The lot of them ran across the porch, down the driveway, and the moment their hands touched the car, the mood changed. Gone were the house and the parents. The tedium and the bullshit slipped away and were replaced by a sense of freedom and excitement, with the promise of warm summer nights and rock music.
Gerry grinned, shook his head, and laughed. Angie scooted alongside him, tried to grab the car keys from his hand and shouted, “I’m driving!” while her friends tittered and piled into their dad’s Cutlass.
“Not while I’m alive,” he shouted back and held the keys above her head. She’d just got her license, and was doing pretty good, but he’d be damned if he was risking his life by letting her behind the wheel. “Get in or get gone.”
“You suck,” she hissed, then grinned at the statement.
He offered her a smile back, leaned closer and whispered, “Not yet. But I’ve been practicing.”

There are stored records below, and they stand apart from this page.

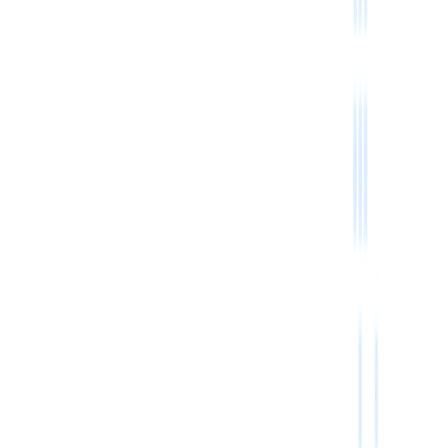
Subscribe
Julong Industrial Zone,GuangZhou,GuangDong, China 510000
+86 19128981461
service@bestfulfill.com
@Bestfulfill_Bot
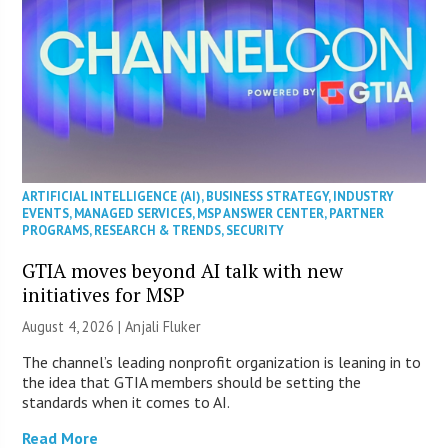
ARTIFICIAL INTELLIGENCE (AI)
,
BUSINESS STRATEGY
,
INDUSTRY
EVENTS
,
MANAGED SERVICES
,
MSP ANSWER CENTER
,
PARTNER
PROGRAMS
,
RESEARCH & TRENDS
,
SECURITY
GTIA moves beyond AI talk with new
initiatives for MSP
August 4, 2026 |
Anjali Fluker
The channel’s leading nonprofit organization is leaning in to
the idea that GTIA members should be setting the
standards when it comes to AI.
Read More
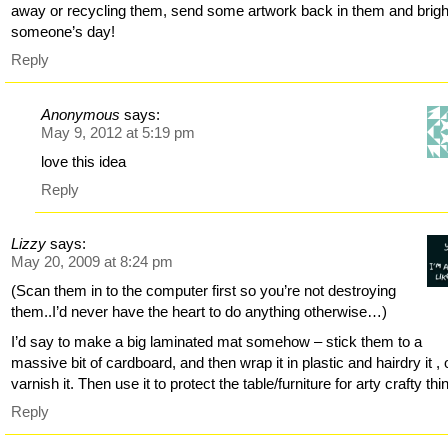
away or recycling them, send some artwork back in them and brig
someone’s day!
Reply
Anonymous
says:
May 9, 2012 at 5:19 pm
love this idea
Reply
Lizzy
says:
May 20, 2009 at 8:24 pm
(Scan them in to the computer first so you’re not destroying
them..I’d never have the heart to do anything otherwise…)
I’d say to make a big laminated mat somehow – stick them to a
massive bit of cardboard, and then wrap it in plastic and hairdry it , 
varnish it. Then use it to protect the table/furniture for arty crafty thi
Reply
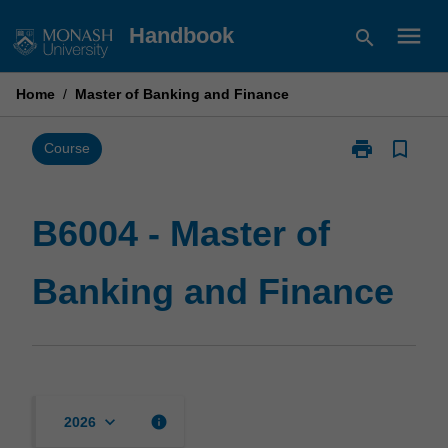
Skip
menu
Handbook
search
to
content
Home
/
Master of Banking and Finance
print
bookmark_border
Print
Course
B6004
-
Master
B6004 - Master of
of
Banking
Banking and Finance
and
Finance
page
keyboard_arrow_down
info
2026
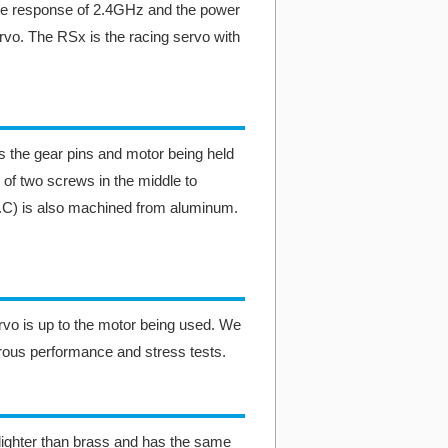
he response of 2.4GHz and the power
rvo. The RSx is the racing servo with
 the gear pins and motor being held
 of two screws in the middle to
H.C) is also machined from aluminum.
ervo is up to the motor being used. We
rous performance and stress tests.
ighter than brass and has the same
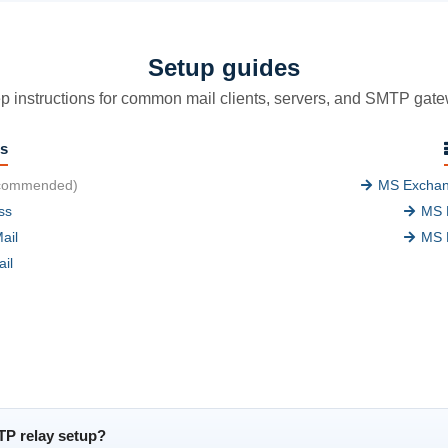
Setup guides
p instructions for common mail clients, servers, and SMTP gat
ts
commended)
MS Exchan
ss
MS 
ail
MS 
il
TP relay setup?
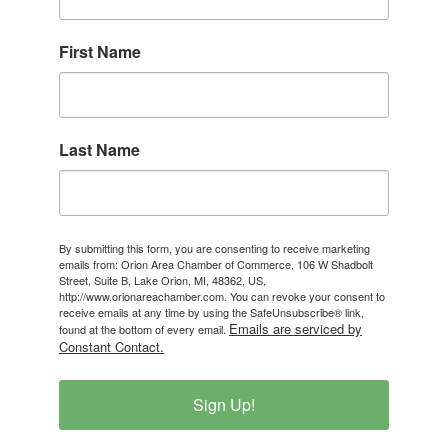
First Name
Last Name
By submitting this form, you are consenting to receive marketing
emails from: Orion Area Chamber of Commerce, 106 W Shadbolt
Street, Suite B, Lake Orion, MI, 48362, US,
http://www.orionareachamber.com. You can revoke your consent to
receive emails at any time by using the SafeUnsubscribe® link,
Emails are serviced by
found at the bottom of every email.
Constant Contact.
Sign Up!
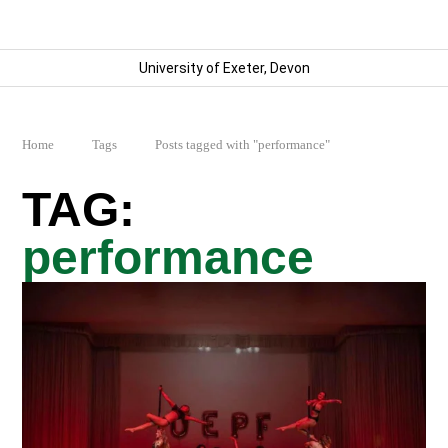
University of Exeter, Devon
Home
Tags
Posts tagged with "performance"
performance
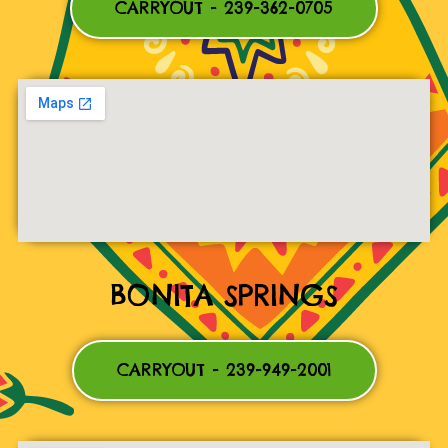
CARRYOUT - 239-362-0705
BONITA SPRINGS
CARRYOUT - 239-949-2001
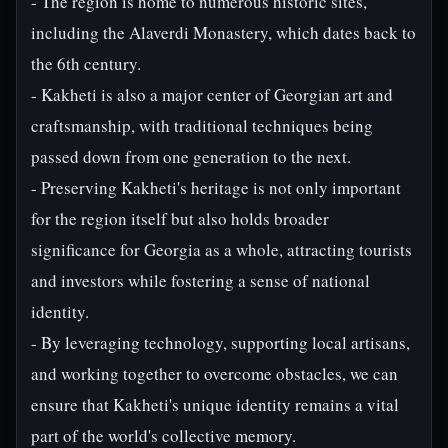
- The region is home to numerous historic sites,
including the Alaverdi Monastery, which dates back to
the 6th century.
- Kakheti is also a major center of Georgian art and
craftsmanship, with traditional techniques being
passed down from one generation to the next.
- Preserving Kakheti's heritage is not only important
for the region itself but also holds broader
significance for Georgia as a whole, attracting tourists
and investors while fostering a sense of national
identity.
- By leveraging technology, supporting local artisans,
and working together to overcome obstacles, we can
ensure that Kakheti's unique identity remains a vital
part of the world's collective memory.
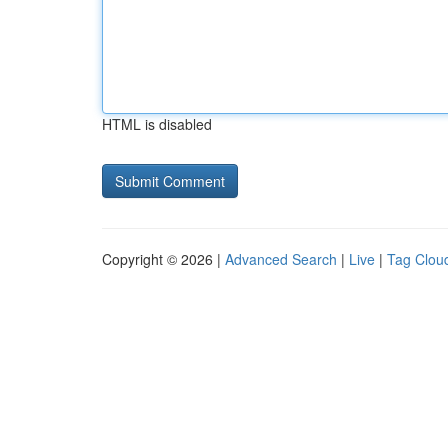
HTML is disabled
Copyright © 2026 |
Advanced Search
|
Live
|
Tag Clou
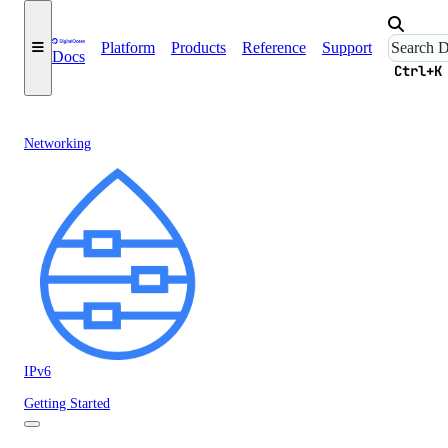
Platform
Products
Reference
Support
Docs
Ctrl+K
Networking
IPv6
Getting Started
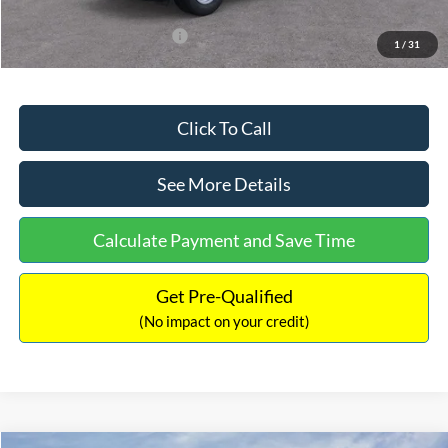
Add. Available Ford Offers:
$3,250
1
/
31
Click To Call
See More Details
Calculate Payment and Save Time
Get Pre-Qualified
(No impact on your credit)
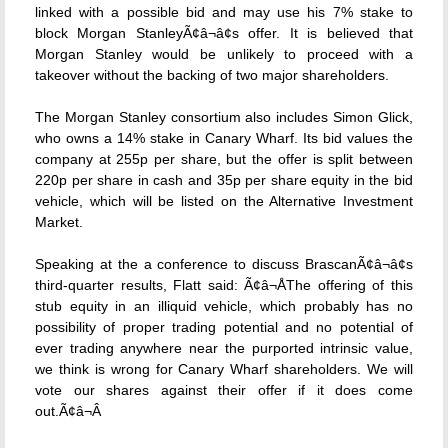
linked with a possible bid and may use his 7% stake to
block Morgan StanleyÃ¢â¬â¢s offer. It is believed that
Morgan Stanley would be unlikely to proceed with a
takeover without the backing of two major shareholders.
The Morgan Stanley consortium also includes Simon Glick,
who owns a 14% stake in Canary Wharf. Its bid values the
company at 255p per share, but the offer is split between
220p per share in cash and 35p per share equity in the bid
vehicle, which will be listed on the Alternative Investment
Market.
Speaking at the a conference to discuss BrascanÃ¢â¬â¢s
third-quarter results, Flatt said: Ã¢â¬ÅThe offering of this
stub equity in an illiquid vehicle, which probably has no
possibility of proper trading potential and no potential of
ever trading anywhere near the purported intrinsic value,
we think is wrong for Canary Wharf shareholders. We will
vote our shares against their offer if it does come
out.Ã¢â¬Â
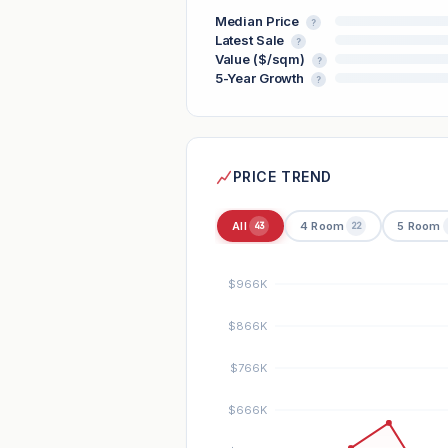
Median Price
?
Latest Sale
?
Value ($/sqm)
?
5-Year Growth
?
PRICE TREND
All
4 Room
5 Room
43
22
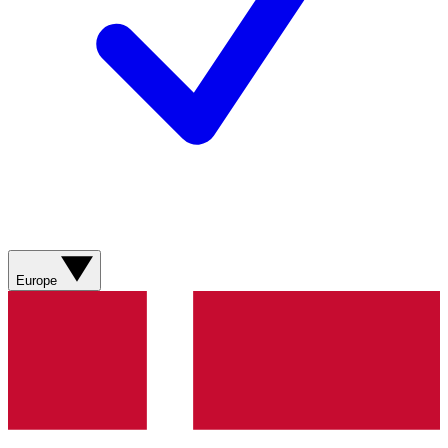
Europe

The comment won him a round of giggles, and while Angie ran around the car to the passenger side, someone already inside the car began to smack the back of the driver’s seat. “Radio, radio.”
As the chant was picked up by each of the girls, Gerry slid into the driver’s seat, and then twisted the key into the ignition. He thumbed the knob on the radio, leaving behind gospel for anything but, and grinned when he was awarded with the sound of a guitar. “Here we go, ladies.”
He rested his arm across the seat, looked over his shoulder and pulled out of the driveway. He had no doubt the rubber he laid on the road as they took off down the street would earn him a lecture later. At that second, however, he couldn’t care less.